There are four new characters this season so far, and all four of them have been excellent, and at times, steal the show from the mainstays themselves. Dr. Paula Agard (Christina Cole), Harvey’s psychiatrist, and Jack Soloff (John Pyper-Ferguson), this season’s bad guy, are both very well written characters, but the standout new character has been Gretchen Bodinski, Harvey’s new, brutally honest secretary.

Gretchen, who is played to the hilt by Aloma Wright, is sassy, eminently likeable, and has bags of personality. The Harvey-Donna chemistry was one of the show’s focal points, and something that a lot of fans even held sacred, but I hope that Gretchen stays on for the seasons to come. The latest addition to the cast has been Esther Litt (the gorgeous Amy Acker), who is Louis’ sister, and potentially, Harvey’s new love interest. Who would’ve thought, eh? Every episode of this season has had a twist, or a character, or a detail which has surprised me, if not completely taken me away, and has really reinforced my love for watching legal drama.

It is because I love this genre, that I know that although Suits is thoroughly entertaining television, it isn’t the particularly relatable, or even close to reality. Enter Silk, a courtroom drama series that is produced by the BBC. Silk chronicles the trials (literally) and tribulations of Martha Costello (Maxine Peake), a barrister in practice who is on her way to making “silk”, which is the informal term for the Queen’s Counsel (the British equivalent of Senior Counsel in India), a powerful and prestigious status that is bestowed on to lawyers based on merit. Martha’s rise isn’t going to be easy, and in order to make silk, she has to not only deal with difficult clients, but rival lawyers from her own chambers as well. The cast has many recognisable British actors, including Natalie Dormer and Nina Sosanya.

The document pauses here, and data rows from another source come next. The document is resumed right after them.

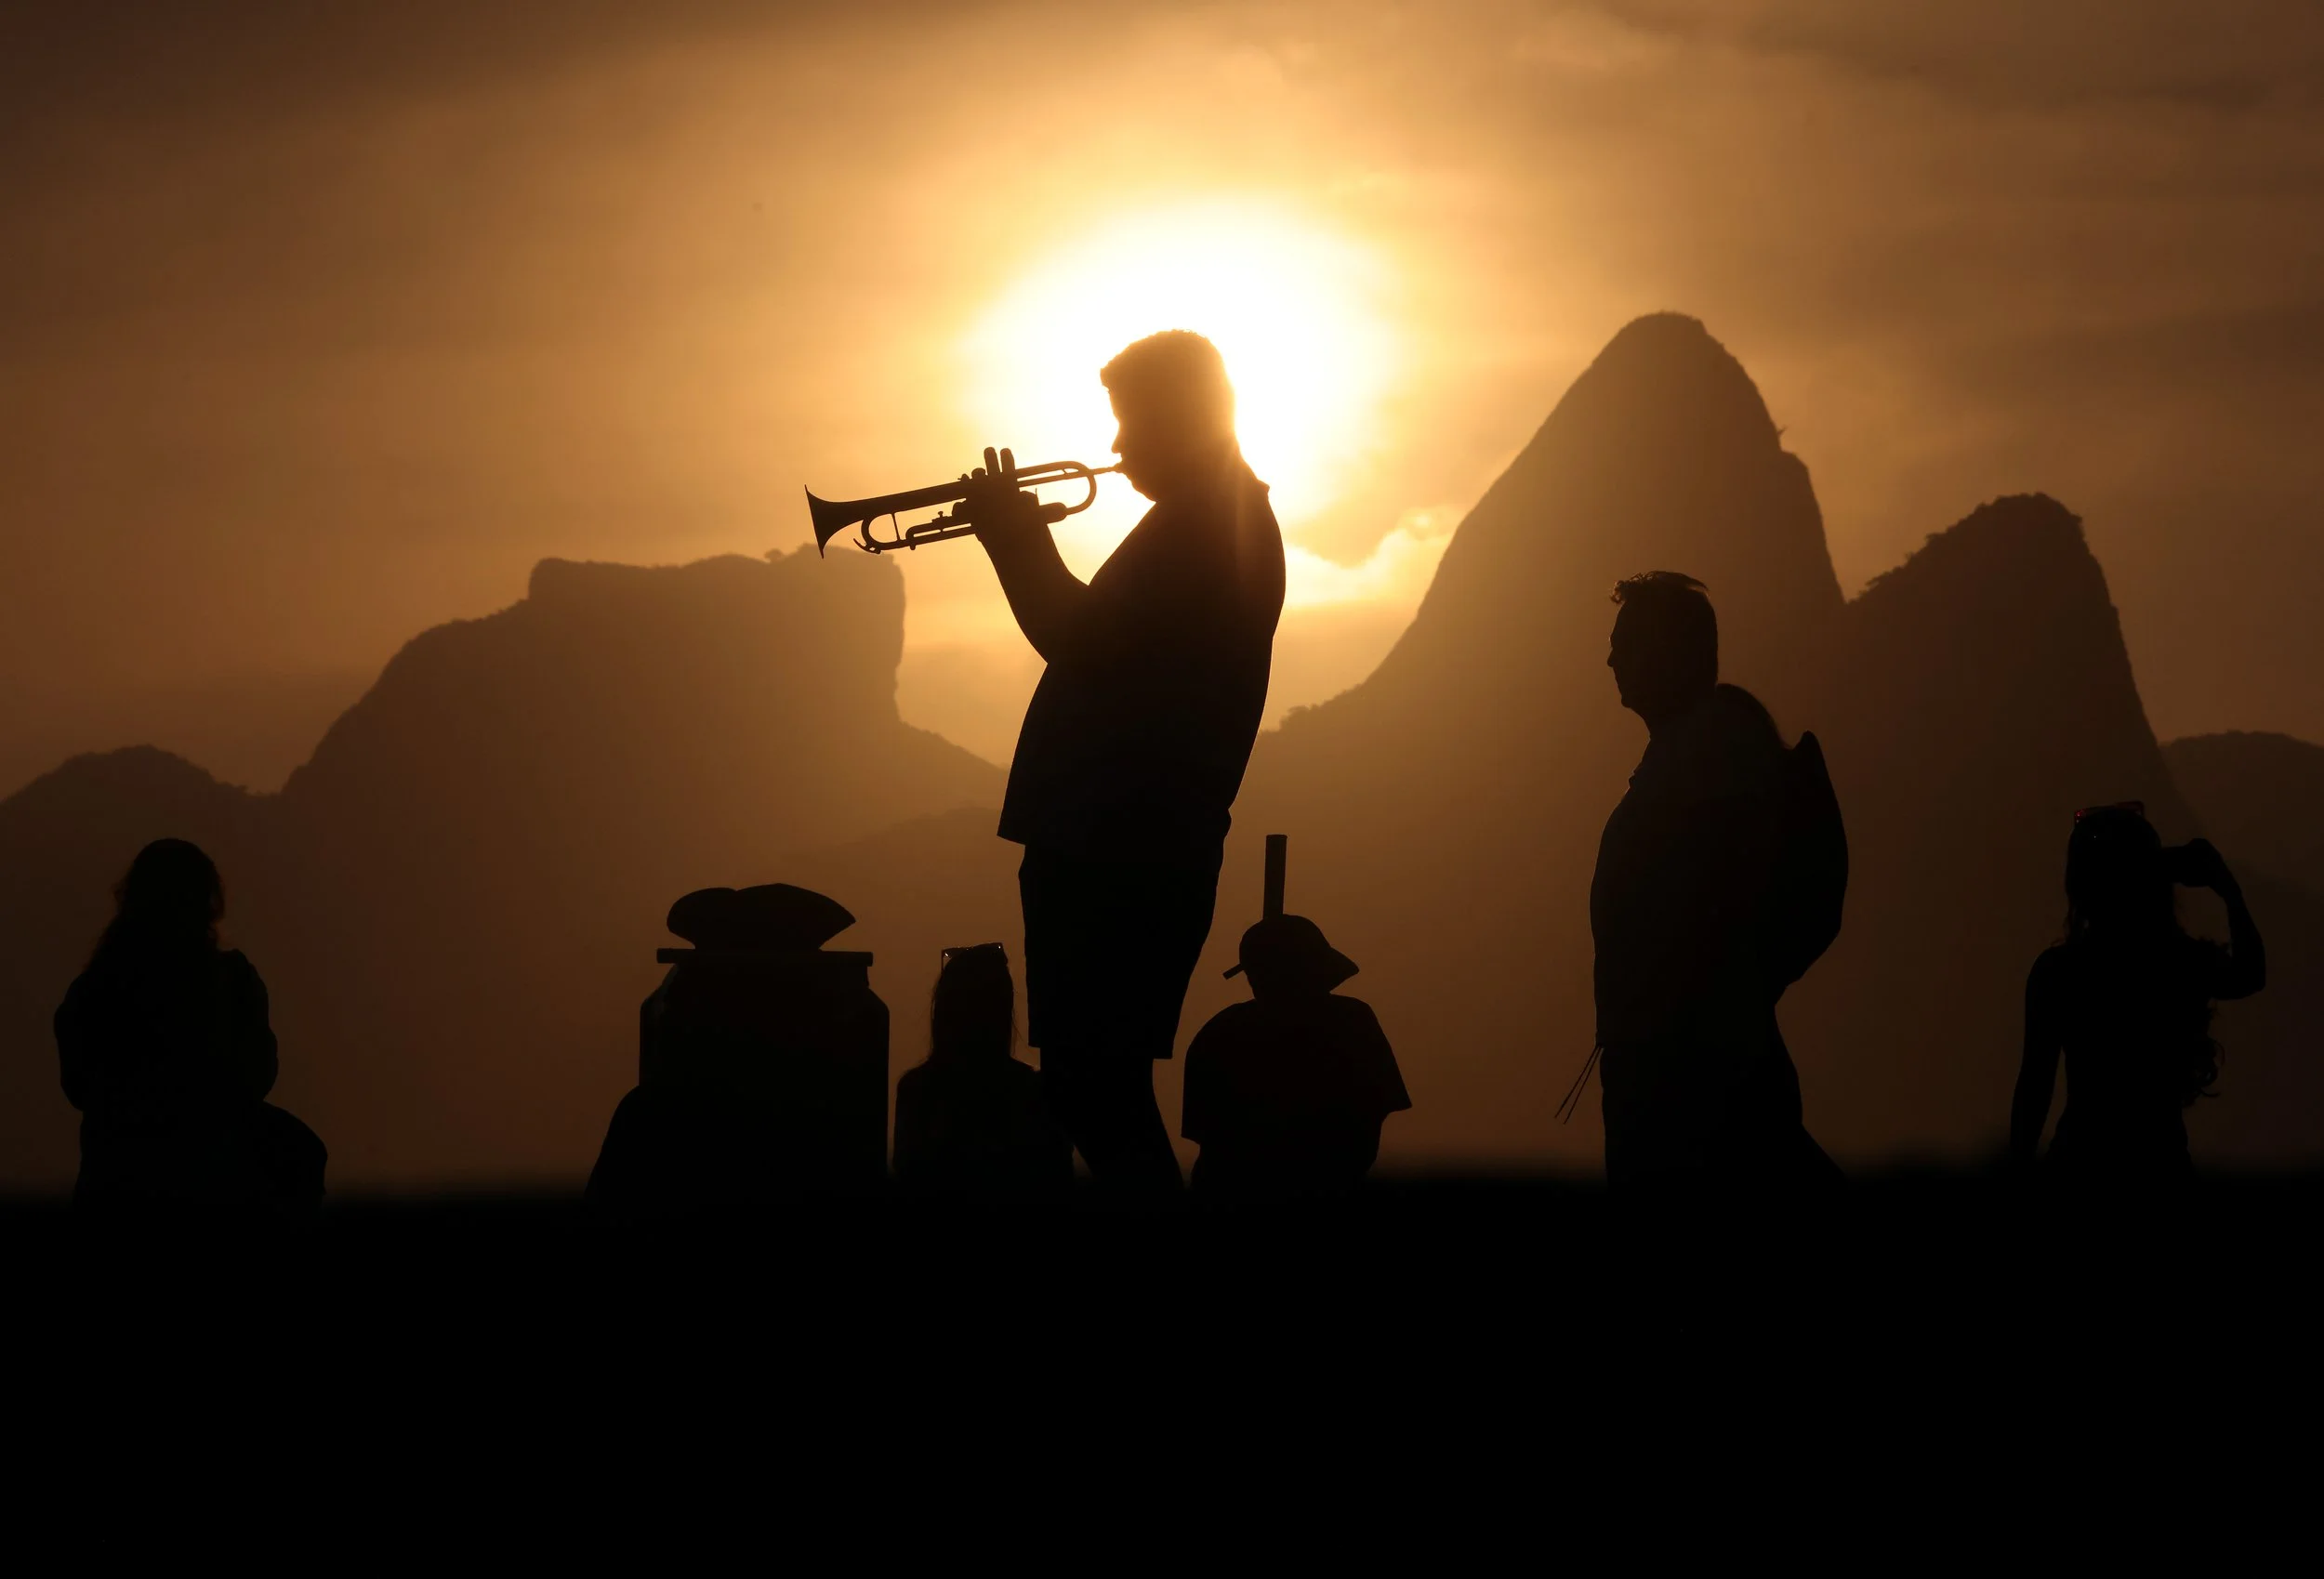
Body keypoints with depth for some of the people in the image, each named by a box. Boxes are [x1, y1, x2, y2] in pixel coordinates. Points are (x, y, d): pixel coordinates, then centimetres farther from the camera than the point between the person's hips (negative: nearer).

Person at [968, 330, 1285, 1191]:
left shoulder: (1200, 526, -13)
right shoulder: (1230, 519, 20)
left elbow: (1089, 647, -21)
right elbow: (1109, 644, 24)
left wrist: (1016, 538, -8)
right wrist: (1024, 542, 15)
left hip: (1119, 852, -11)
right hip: (1131, 842, 11)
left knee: (1092, 1085, -11)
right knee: (1097, 1086, 14)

If you want to watch this show because you enjoy Suits, you should know that the similarities between Silk and Suits end with the fact that they’re both about modern lawyers. Silk delves into courtroom proceedings, and how cases are actually argued in court. Silk is also grittier, darker, much less glamourous and more cleverly written. The reason I love this show though, is not merely because I can associate with the black gowns and white bands, but because of its protagonists. It’s impossible to tell who’s good or who’s bad- making them all so very grey, and so very human.